“BORN FREE” merupakan Anugerah Tuhan

“Born Free” merupakan suatu anugerah Tuhan dan hadiah yang tidak ternilai bagi kita. Kita diciptakan Tuhan dengan penuh kasih dan kebebasan. Di dalam Kitab Kejadian dalam Kitab Perjanjian Lama dikisahkan bagaimana Allah sebelum menciptakan manusia Adam dan Hawa, menciptakan lebih dahulu berbagai sarana dan prasarana ada pagi, petang, malam, bulan, bintang, langit, bumi, laut, flora dan fauna yang disediakan dan diberikan secara bebas kepada asal manusia Adam dan Hawa. (Bdk Kej.1:1-31) Sebenarnya Allah tidak memberi sesuatu kebebasan kepada manusia itu untuk berbuat bebas, sebebas-bebasnya. Allah menetapkan pohon kehidupan serta pohon pengetahuan, tentang yang baik dan yang buruk sebagai tanda atau rambu-rambu kepada Adam dan Hawa di dalam melakukan kebebasan itu. (Bdk Kej. 2:9).
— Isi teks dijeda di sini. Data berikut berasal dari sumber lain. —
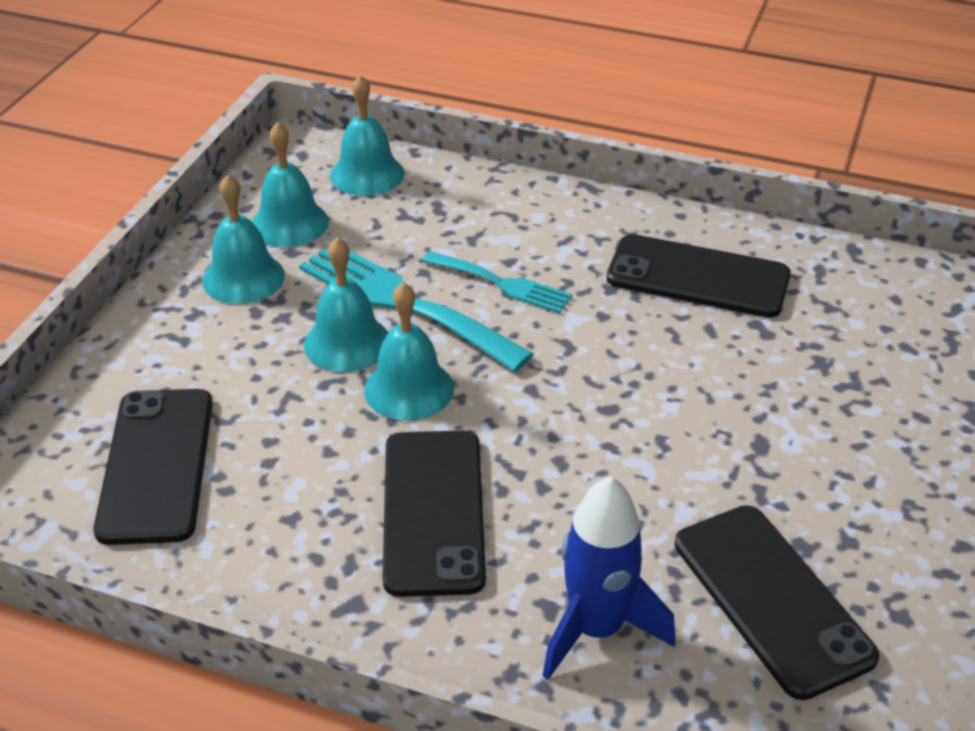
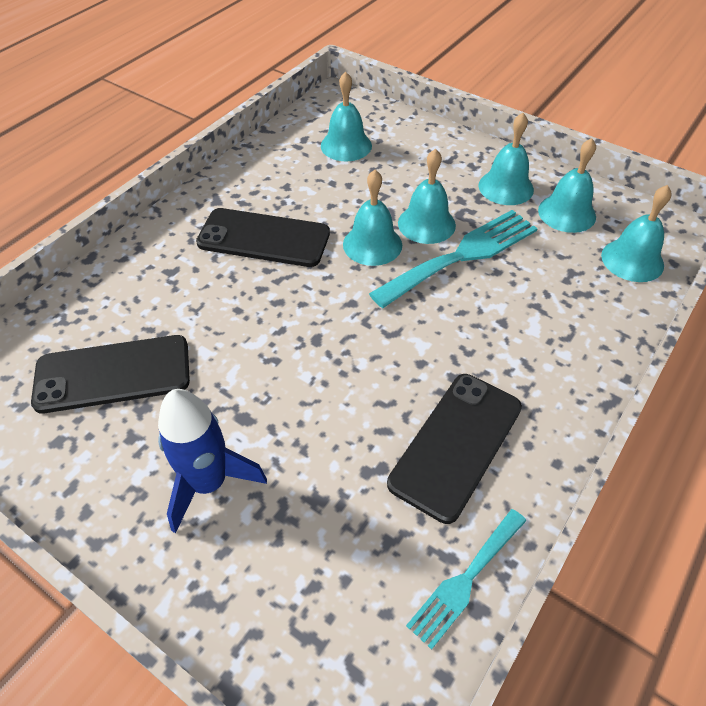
camera: 105 degrees right, 10 degrees up
black phone [93,389,213,545] -> turquoise bell [321,72,372,161]
turquoise fork [422,251,573,314] -> turquoise fork moved to [406,509,526,650]
blue rocket [543,476,676,680] -> blue rocket moved to [158,389,267,533]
Kita semua dilahirkan secara bebas. Kita patut mensyukuri akan anugerah Tuhan ini. Tetapi apakah kebebasan yang kita peroleh itu dapat kita lakukan dengan semena-mena? Tentu saja tidak, kebebasanitu ada batasnya. Seperti halnya dalam kehidupan sekarang ini manusia bebas untuk berpikir, berbuat, belajar, melakukan apa saja yang disukai, dsb. Banyak hal dan peristiwa yang kita lihat dan jumpai seperti tawuran, pemakai narkoba, korupsi, melanggar hukum, dsb. Salah satu contoh di dalam mengendarai sepeda motor atau mobil, kita bebas mengendarainya atau menggunakannya, namun kita juga harus mematuhi peraturan berlalu-lintas.
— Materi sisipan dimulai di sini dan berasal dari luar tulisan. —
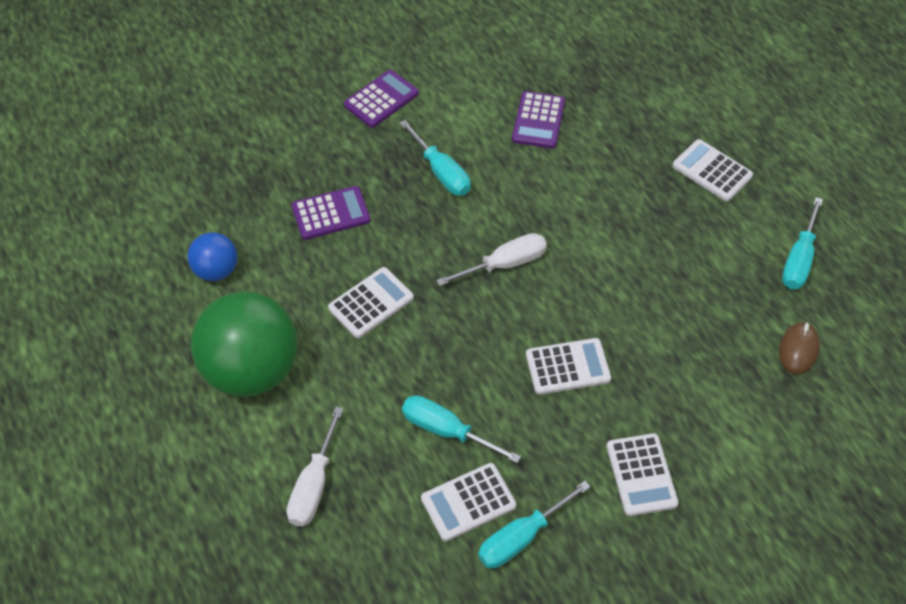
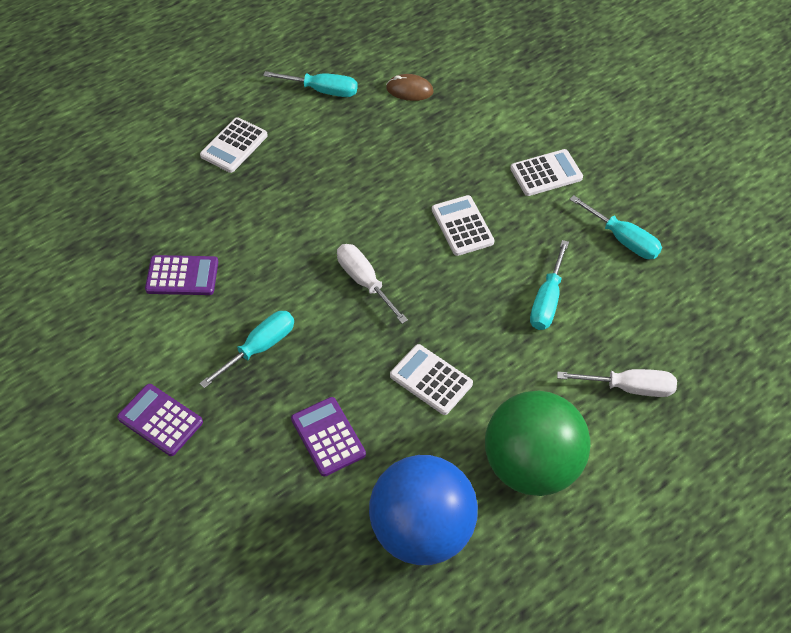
camera: 100 degrees left, 0 degrees up
blue ball [188,232,237,281] -> blue ball [369,455,478,565], size x1.99
white calculator [421,463,517,541] -> none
Seperti Adam dan Hawa, setelah mereka melanggar kebebasan itu, memakan buah pohon pengetahuan baik dan buruk itu berakibat dosa yang menimpa mereka. Mereka diusir dari Taman Firdaus. Jadi rambu-rambu itu sungguh sangat berguna bagi manusia untuk menggunakan hak kebebasan itu. Hak kebebasan yang kita peroleh menjadi hak kebebasan yang bertanggung jawab.
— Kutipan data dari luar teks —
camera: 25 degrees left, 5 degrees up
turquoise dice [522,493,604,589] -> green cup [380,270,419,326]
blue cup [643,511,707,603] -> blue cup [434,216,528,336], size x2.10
Tidak lama lagi, dalam bulan Agustus ini kita akan kembali memperingati dan merayakan Hari Kemerdekaan Bangsa kita yang ke-68. Hari Proklamasi Kemerdekaan Kita yang didengungkan pertama kalinya pada tanggal 17 Agustus 1945. Kita boleh merasa gembira dan bangga bahwa dengan kemerdekaan bangsa ini. Juga kebebasan dalam beragama menurut keyakinan dan kepercayaan kita meskipun belum terjamin secara penuh hak-hak kita untuk beribadat. Bagi kita apakah yang dapat kita lakukan dengan kebebasan yang kita peroleh dari Allah itu?. John F. Kennedy, salah seorang Presiden Amerika Serikat mengatakan : “Don’t ask what the state can do for you, but ask what you can do for the state.” Di dalam Kitab Perjanjian Baru apa yang kita berikan kepada Kaisar kita berikan dan apa yang kita berikan kepada Allah wajib kita berikan kepada Allah. (Bdk Luk 20:25; Mrk 12:17). Banyak yang dapat kita lakukan bagi Gereja, Nusa dan Bangsa. Kita harus menjadi Katolik 100% dan warga negara 100%. Dengan penuh ketulusan, tanpa pamrih dan kesombongan kita dapat menerima pelayanan kasih terhadap sesama kita. Kita akan dipimpin oleh Tuhan Allah sendiri, dalam wujud ROH ALLAH yaitu ROH KUDUS agar kita tidak berbuat yang tidak baik.

Tahun 2013 ini, sebelum kita memperingati Hari Proklamasi Kemerdekaan kita, kita akan memberikan juga Selamat Hari Raya Idulfitri bagi saudara-saudara kita, Umat Muslim. Marilah kita berikan ucapan selamat demi kebersamaan dan saling memberikan kasih dan salam damai. Dirgahayu RI yang ke-68.